* **WORK ITEM**: From the line with "perjudicar. Pocos de" to the line with "behandlar personuppgifter för", output every line below exactly, both ends included. Skip the pictures.

[Stored data entries]
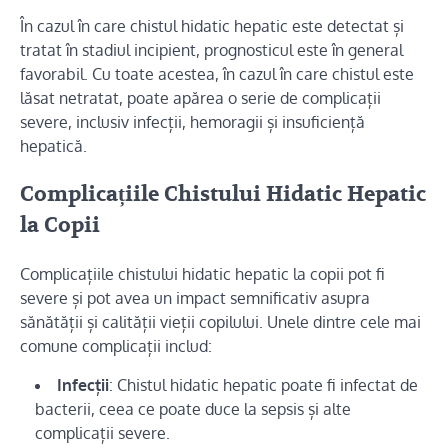
În cazul în care chistul hidatic hepatic este detectat și
tratat în stadiul incipient, prognosticul este în general
favorabil. Cu toate acestea, în cazul în care chistul este
lăsat netratat, poate apărea o serie de complicații
severe, inclusiv infecții, hemoragii și insuficiență
hepatică.
Complicațiile Chistului Hidatic Hepatic
la Copii
Complicațiile chistului hidatic hepatic la copii pot fi
severe și pot avea un impact semnificativ asupra
sănătății și calității vieții copilului. Unele dintre cele mai
comune complicații includ:
Infecții
: Chistul hidatic hepatic poate fi infectat de
bacterii, ceea ce poate duce la sepsis și alte
complicații severe.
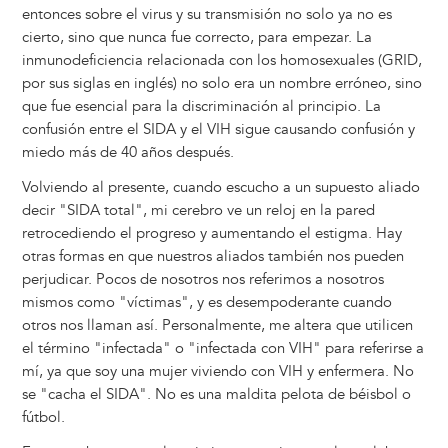
entonces sobre el virus y su transmisión no solo ya no es
cierto, sino que nunca fue correcto, para empezar. La
inmunodeficiencia relacionada con los homosexuales (GRID,
por sus siglas en inglés) no solo era un nombre erróneo, sino
que fue esencial para la discriminación al principio. La
confusión entre el SIDA y el VIH sigue causando confusión y
miedo más de 40 años después.
Volviendo al presente, cuando escucho a un supuesto aliado
decir "SIDA total", mi cerebro ve un reloj en la pared
retrocediendo el progreso y aumentando el estigma. Hay
otras formas en que nuestros aliados también nos pueden
perjudicar. Pocos de nosotros nos referimos a nosotros
mismos como "víctimas", y es desempoderante cuando
otros nos llaman así. Personalmente, me altera que utilicen
el término "infectada" o "infectada con VIH" para referirse a
mí, ya que soy una mujer viviendo con VIH y enfermera. No
se "cacha el SIDA". No es una maldita pelota de béisbol o
fútbol.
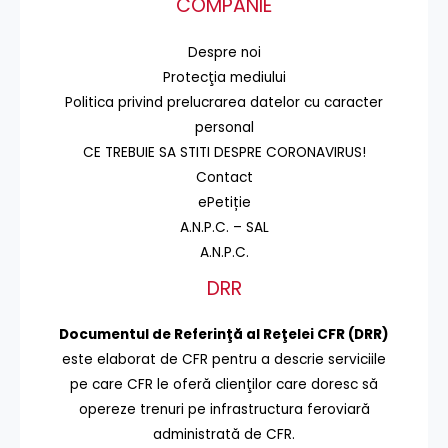
COMPANIE
Despre noi
Protecţia mediului
Politica privind prelucrarea datelor cu caracter
personal
CE TREBUIE SA STITI DESPRE CORONAVIRUS!
Contact
ePetiție
A.N.P.C. – SAL
A.N.P.C.
DRR
Documentul de Referinţă al Reţelei CFR (DRR)
este elaborat de CFR pentru a descrie serviciile
pe care CFR le oferă clienţilor care doresc să
opereze trenuri pe infrastructura feroviară
administrată de CFR.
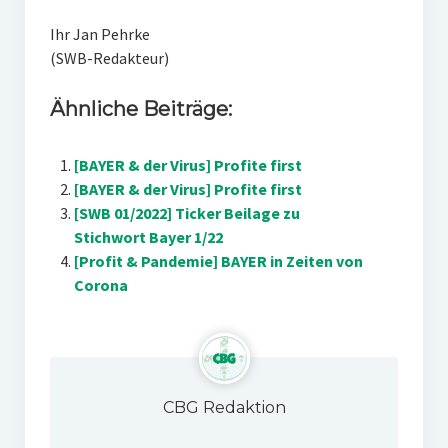
Ihr Jan Pehrke
(SWB-Redakteur)
Ähnliche Beiträge:
[BAYER & der Virus] Profite first
[BAYER & der Virus] Profite first
[SWB 01/2022] Ticker Beilage zu
Stichwort Bayer 1/22
[Profit & Pandemie] BAYER in Zeiten von
Corona
CBG Redaktion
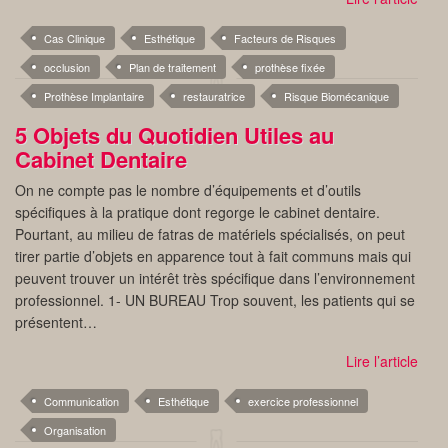
Cas Clinique
Esthétique
Facteurs de Risques
occlusion
Plan de traitement
prothèse fixée
Prothèse Implantaire
restauratrice
Risque Biomécanique
5 Objets du Quotidien Utiles au
Cabinet Dentaire
On ne compte pas le nombre d’équipements et d’outils
spécifiques à la pratique dont regorge le cabinet dentaire.
Pourtant, au milieu de fatras de matériels spécialisés, on peut
tirer partie d’objets en apparence tout à fait communs mais qui
peuvent trouver un intérêt très spécifique dans l’environnement
professionnel. 1- UN BUREAU Trop souvent, les patients qui se
présentent…
Lire l’article
Communication
Esthétique
exercice professionnel
Organisation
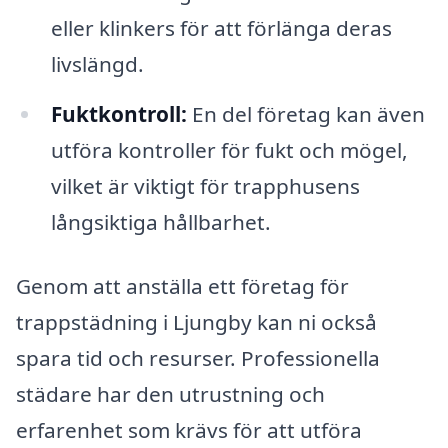
eller klinkers för att förlänga deras
livslängd.
Fuktkontroll:
En del företag kan även
utföra kontroller för fukt och mögel,
vilket är viktigt för trapphusens
långsiktiga hållbarhet.
Genom att anställa ett företag för
trappstädning i Ljungby kan ni också
spara tid och resurser. Professionella
städare har den utrustning och
erfarenhet som krävs för att utföra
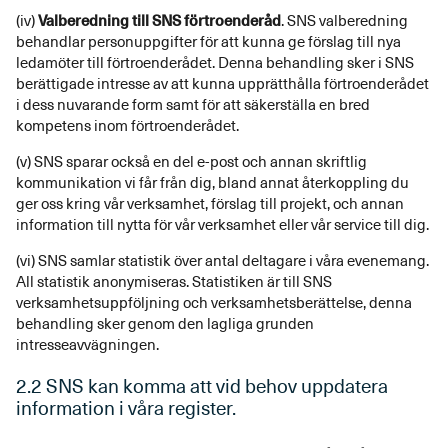
(iv)
Valberedning till SNS förtroenderåd
. SNS valberedning
behandlar personuppgifter för att kunna ge förslag till nya
ledamöter till förtroenderådet. Denna behandling sker i SNS
berättigade intresse av att kunna upprätthålla förtroenderådet
i dess nuvarande form samt för att säkerställa en bred
kompetens inom förtroenderådet.
(v) SNS sparar också en del e-post och annan skriftlig
kommunikation vi får från dig, bland annat återkoppling du
ger oss kring vår verksamhet, förslag till projekt, och annan
information till nytta för vår verksamhet eller vår service till dig.
(vi) SNS samlar statistik över antal deltagare i våra evenemang.
All statistik anonymiseras. Statistiken är till SNS
verksamhetsuppföljning och verksamhetsberättelse, denna
behandling sker genom den lagliga grunden
intresseavvägningen.
2.2 SNS kan komma att vid behov uppdatera
information i våra register.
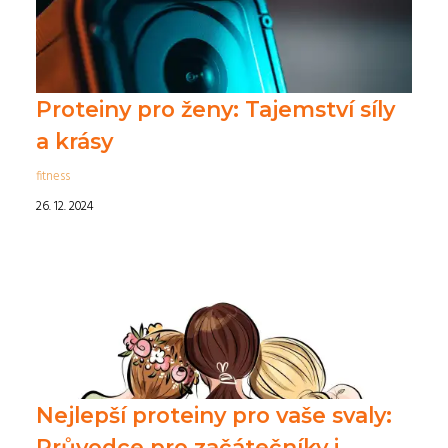
Proteiny pro ženy: Tajemství síly
a krásy
fitness
26. 12. 2024
Nejlepší proteiny pro vaše svaly:
Průvodce pro začátečníky i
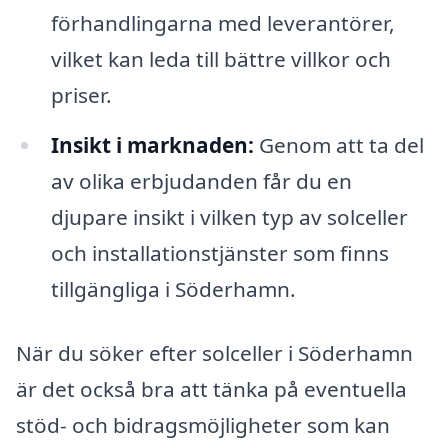
förhandlingarna med leverantörer,
vilket kan leda till bättre villkor och
priser.
Insikt i marknaden:
Genom att ta del
av olika erbjudanden får du en
djupare insikt i vilken typ av solceller
och installationstjänster som finns
tillgängliga i Söderhamn.
När du söker efter solceller i Söderhamn
är det också bra att tänka på eventuella
stöd- och bidragsmöjligheter som kan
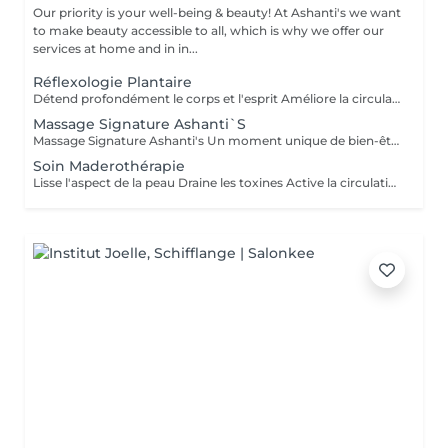
Our priority is your well-being & beauty! At Ashanti's we want
to make beauty accessible to all, which is why we offer our
services at home and in in...
Réflexologie Plantaire
Détend profondément le corps et l'esprit Améliore la circulation sanguine et lymphatique Aide à éliminer les tensions et les blocages énergétiques Renforce le système immunitaire Idéal pour : se ressourcer, apaiser le mental et réharmoniser le corps naturellement
Massage Signature Ashanti`S
Massage Signature Ashanti's Un moment unique de bien-être, entièrement personnalisé selon vos besoins. Notre praticienne se tient au plus proche du client, à l'écoute de chaque tension et chaque zone sensible. Ce massage est conçu pour identifier et libérer les points de tension sur le corps, favoriser la relaxation profonde et rétablir l'harmonie physique et mentale. Caractéristiques : Approche sur-mesure selon votre état et vos besoins Techniques combinées pour soulager les tensions musculaires Accent sur les points de stress et zones sensibles Relaxation totale et sensation de légèreté après la séance Résultat : un corps détendu, revitalisé et une sensation de sérénité durable
Soin Maderothérapie
Lisse l'aspect de la peau Draine les toxines Active la circulation lymphatique Tonifie et redessine les contours du corps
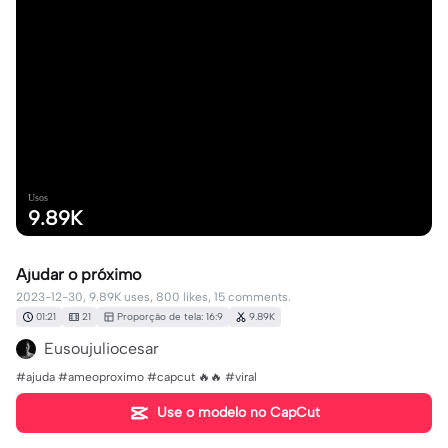
Usos
9.89K
Ajudar o próximo
2023-12-30, 9.89K uses, 800 likes, 15 comments.
01:21
21
Proporção de tela: 16:9
9.89K
Eusoujuliocesar
#ajuda #ameoproximo #capcut 🔥🔥 #viral
Use o modelo no CapCut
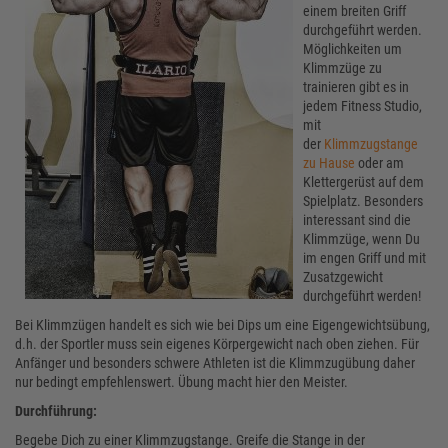
einem breiten Griff
durchgeführt werden.
Möglichkeiten um
Klimmzüge zu
trainieren gibt es in
jedem Fitness Studio,
mit
der
Klimmzugstange
zu Hause
oder am
Klettergerüst auf dem
Spielplatz. Besonders
interessant sind die
Klimmzüge, wenn Du
im engen Griff und mit
Zusatzgewicht
durchgeführt werden!
Bei Klimmzügen handelt es sich wie bei Dips um eine Eigengewichtsübung,
d.h. der Sportler muss sein eigenes Körpergewicht nach oben ziehen. Für
Anfänger und besonders schwere Athleten ist die Klimmzugübung daher
nur bedingt empfehlenswert. Übung macht hier den Meister.
Durchführung:
Begebe Dich zu einer Klimmzugstange. Greife die Stange in der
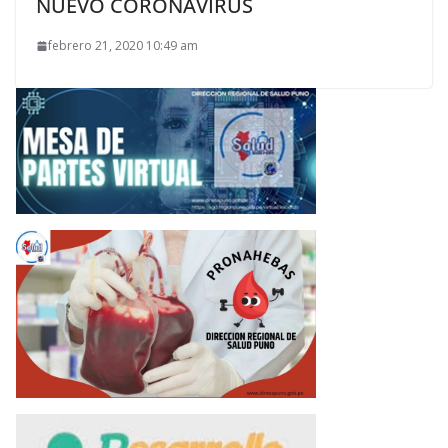
NUEVO CORONAVIRUS
febrero 21, 2020 10:49 am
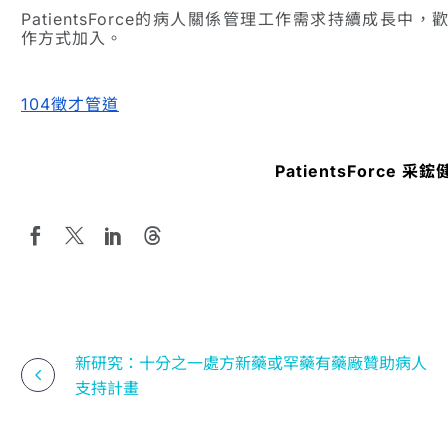
PatientsForce的病人關係管理工作需求持續成長
作方式加入。
104徵才管道
PatientsForce 
新研究：十分之一處方新藥或罕藥有藥廠贊助病人
支持計畫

* **WORKED SOLUTION**:
perjudicar. Pocos de nosotros nos referimos a nosotros
mismos como "víctimas", y es desempoderante cuando
otros nos llaman así. Personalmente, me altera que utilicen
el término "infectada" o "infectada con VIH" para referirse a
mí, ya que soy una mujer viviendo con VIH y enfermera. No
se "cacha el SIDA". No es una maldita pelota de béisbol o
fútbol.
COMPANIE
Despre noi
Protecţia mediului
Politica privind prelucrarea datelor cu caracter
personal
CE TREBUIE SA STITI DESPRE CORONAVIRUS!
Contact
ePetiție
A.N.P.C. – SAL
A.N.P.C.
DRR
Documentul de Referinţă al Reţelei CFR (DRR)
este elaborat de CFR pentru a descrie serviciile
pe care CFR le oferă clienţilor care doresc să
opereze trenuri pe infrastructura feroviară
administrată de CFR.
Ihr Jan Pehrke
(SWB-Redakteur)
Ähnliche Beiträge:
[BAYER & der Virus] Profite first
[BAYER & der Virus] Profite first
[SWB 01/2022] Ticker Beilage zu
Stichwort Bayer 1/22
[Profit & Pandemie] BAYER in Zeiten von
Corona
CBG Redaktion
Cas Clinique
Esthétique
Facteurs de Risques
occlusion
Plan de traitement
prothèse fixée
Prothèse Implantaire
restauratrice
Risque Biomécanique
5 Objets du Quotidien Utiles au
Cabinet Dentaire
On ne compte pas le nombre d’équipements et d’outils
spécifiques à la pratique dont regorge le cabinet dentaire.
Pourtant, au milieu de fatras de matériels spécialisés, on peut
tirer partie d’objets en apparence tout à fait communs mais qui
peuvent trouver un intérêt très spécifique dans l’environnement
professionnel. 1- UN BUREAU Trop souvent, les patients qui se
présentent…
Lire l’article
Communication
Esthétique
exercice professionnel
Organisation
eller klinkers för att förlänga deras
livslängd.
Fuktkontroll:
En del företag kan även
utföra kontroller för fukt och mögel,
vilket är viktigt för trapphusens
långsiktiga hållbarhet.
Genom att anställa ett företag för
trappstädning i Ljungby kan ni också
spara tid och resurser. Professionella
städare har den utrustning och
erfarenhet som krävs för att utföra
(iv)
Valberedning till SNS förtroenderåd
. SNS valberedning
behandlar personuppgifter för att kunna ge förslag till nya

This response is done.